Delta will need fewer pilots after putting dozens of planes to pasture and temporarily parking hundreds more until travel demand bounces back. As Reuters first reported, Delta sent a memo to its 14,500 pilots last week saying it would have 7,000 more pilots than needed in the fall, and after mandatory retirements expects to have 2,500 to 3,500 more pilots than needed in the third quarter of 2021.
Many pilots and other employees could be let go Oct. 1, when government payroll assistance for domestic carriers ends. Cowen estimates Delta has 11,000 more flight attendants than it will need for the foreseeable future.
More than 40,000 Delta workers have taken voluntary, unpaid leave ranging from one to 12 months. Jacobson said Delta will soon begin offering voluntary separation and early retirement packages and hopes those programs will address most of the required headcount reductions.
Delta has raised more than $10 billion in the past 90 days and expects to have $12 billion on hand at the end of June.
The Atlanta-based carrier has borrowed aggressively even though pricing for loans and bonds is higher than before. The company wanted to quickly fill cash reserves so it could have time to adjust to the new business environment. If more cash was raised than needed it can be applied to maturing debt next year, Jacobson said.
Synchronizing the airline’s network with demand and adding capacity only when bookings meaningfully pick up is critical.

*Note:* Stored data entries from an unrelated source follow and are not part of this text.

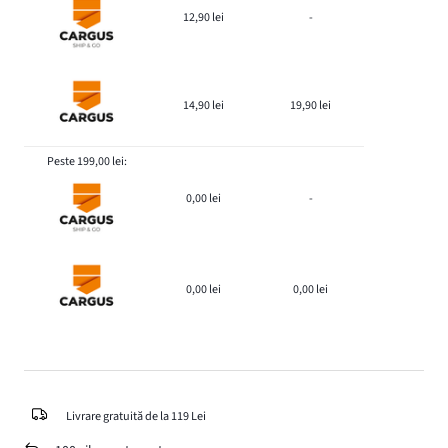
12,90 lei
-
14,90 lei
19,90 lei
Peste 199,00 lei:
0,00 lei
-
0,00 lei
0,00 lei
Livrare gratuită de la 119 Lei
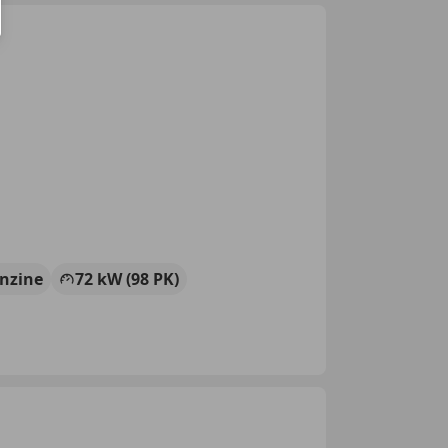
nzine
72 kW (98 PK)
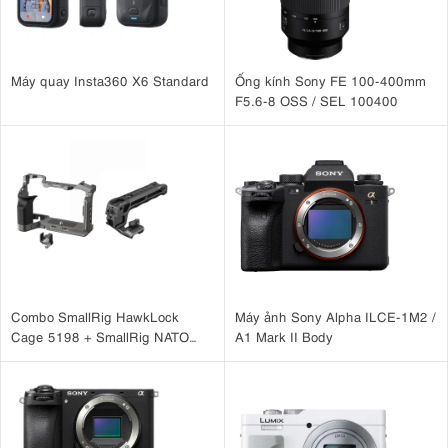
Máy quay Insta360 X6 Standard
Ống kính Sony FE 100-400mm
F5.6-8 OSS / SEL 100400
Combo SmallRig HawkLock
Máy ảnh Sony Alpha ILCE-1M2 /
Cage 5198 + SmallRig NATO
A1 Mark II Body
Top Handle 3766 cho
Sony A7CM2, A7CR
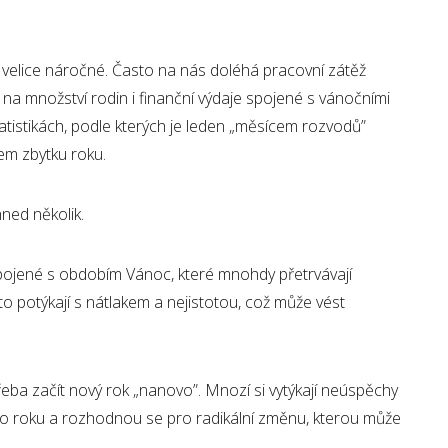
 velice náročné. Často na nás doléhá pracovní zátěž
 na množství rodin i finanční výdaje spojené s vánočními
atistikách, podle kterých je leden „měsícem rozvodů”
hem zbytku roku.
ned několik.
spojené s obdobím Vánoc, které mnohdy přetrvávají
o potýkají s nátlakem a nejistotou, což může vést
a začít nový rok „nanovo”. Mnozí si vytýkají neúspěchy
o roku a rozhodnou se pro radikální změnu, kterou může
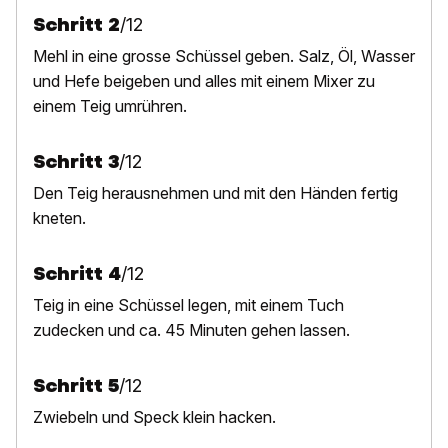
Schritt
2
/
12
Mehl in eine grosse Schüssel geben. Salz, Öl, Wasser
und Hefe beigeben und alles mit einem Mixer zu
einem Teig umrühren.
Schritt
3
/
12
Den Teig herausnehmen und mit den Händen fertig
kneten.
Schritt
4
/
12
Teig in eine Schüssel legen, mit einem Tuch
zudecken und ca. 45 Minuten gehen lassen.
Schritt
5
/
12
Zwiebeln und Speck klein hacken.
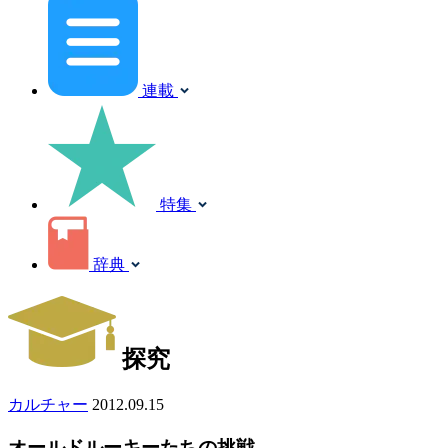
連載
特集
辞典
探究
カルチャー
2012.09.15
オールドルーキーたちの挑戦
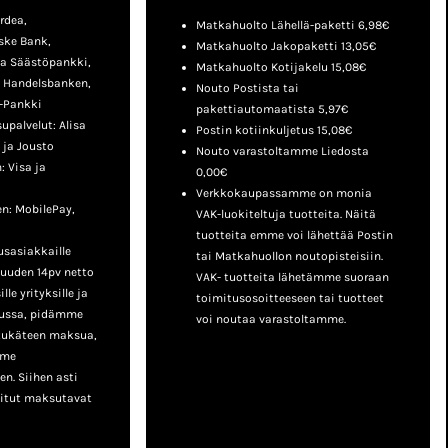
rdea,
Matkahuolto Lähellä-paketti 6,98€
ske Bank,
Matkahuolto Jakopaketti 13,05€
a Säästöpankki,
Matkahuolto Kotijakelu 15,08€
, Handelsbanken,
Nouto Postista tai
-Pankki
pakettiautomaatista 5,97€
palvelut: Alisa
Postin kotiinkuljetus 15,08€
 ja Jousto
Nouto varastoltamme Liedosta
 Visa ja
0,00€
Verkkokaupassamme on monia
n: MobilePay,
VAK-luokiteltuja tuotteita. Näitä
tuotteita emme voi lähettää Postin
sasiakkaille
tai Matkahuollon noutopisteisiin.
uuden 14pv netto
VAK- tuotteita lähetämme suoraan
le yrityksille ja
toimitusosoitteeseen tai tuotteet
lussa, pidämme
voi noutaa varastoltamme.
tukäteen maksua,
mme
n. Siihen asti
nitut maksutavat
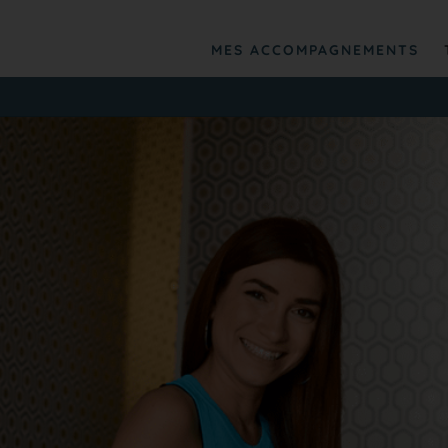
MES ACCOMPAGNEMENTS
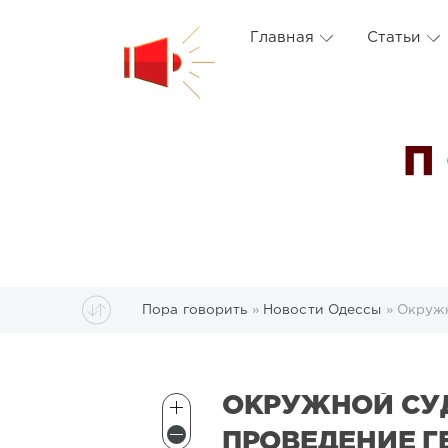
Главная
Статьи
П
Пора говорить
»
Новости Одессы
» Окружн
ОКРУЖНОЙ СУ
ПРОВЕДЕНИЕ Г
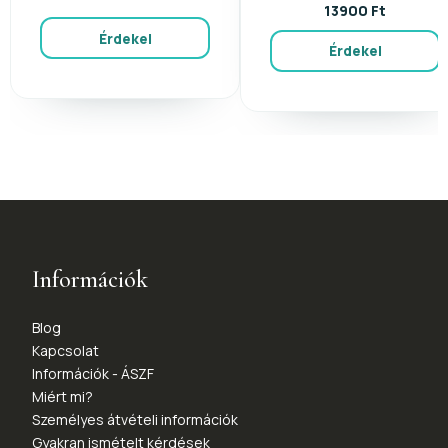
13900 Ft
Érdekel
Érdekel
Információk
Blog
Kapcsolat
Információk - ÁSZF
Miért mi?
Személyes átvételi információk
Gyakran ismételt kérdések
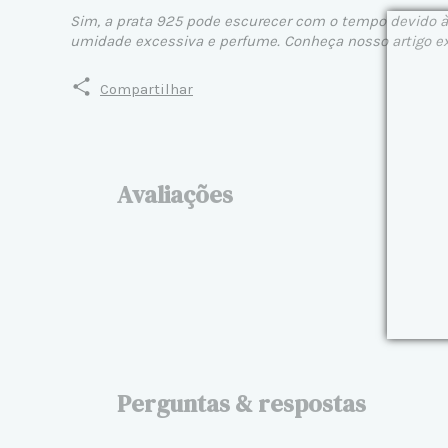
Sim, a prata 925 pode escurecer com o tempo devido à o
umidade excessiva e perfume. Conheça nosso artigo e
Compartilhar
Avaliações
Perguntas & respostas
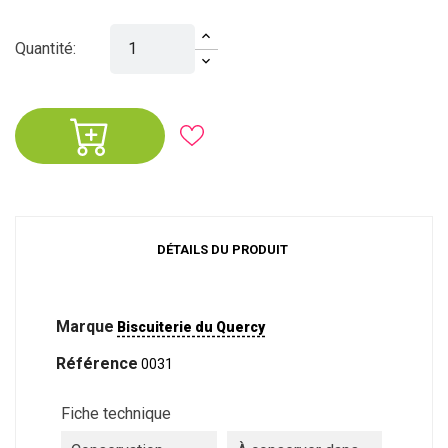
Quantité:
DÉTAILS DU PRODUIT
Marque
Biscuiterie du Quercy
Référence
0031
Fiche technique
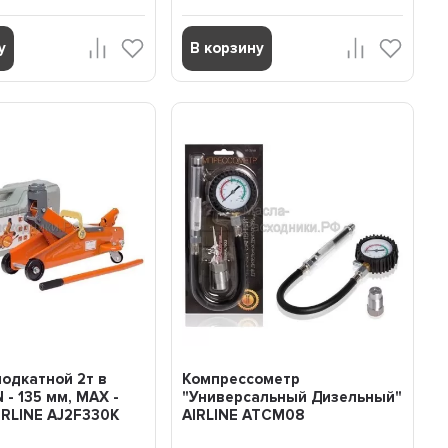
у
В корзину
одкатной 2т в
Компрессометр
 - 135 мм, MAX -
"Универсальный Дизельный"
IRLINE AJ2F330K
AIRLINE ATCM08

“We really can’t afford to have false starts. That’s going to be the challenge for the industry. We have to think about restarting in the face of demand information that’s probably going to bounce around before it starts to settle out on positive trends,” Jacobson said. “The cost structure has to be flexible to drive that positive cash flow at lower load factors, but also be scalable in case demand comes back faster than we think.”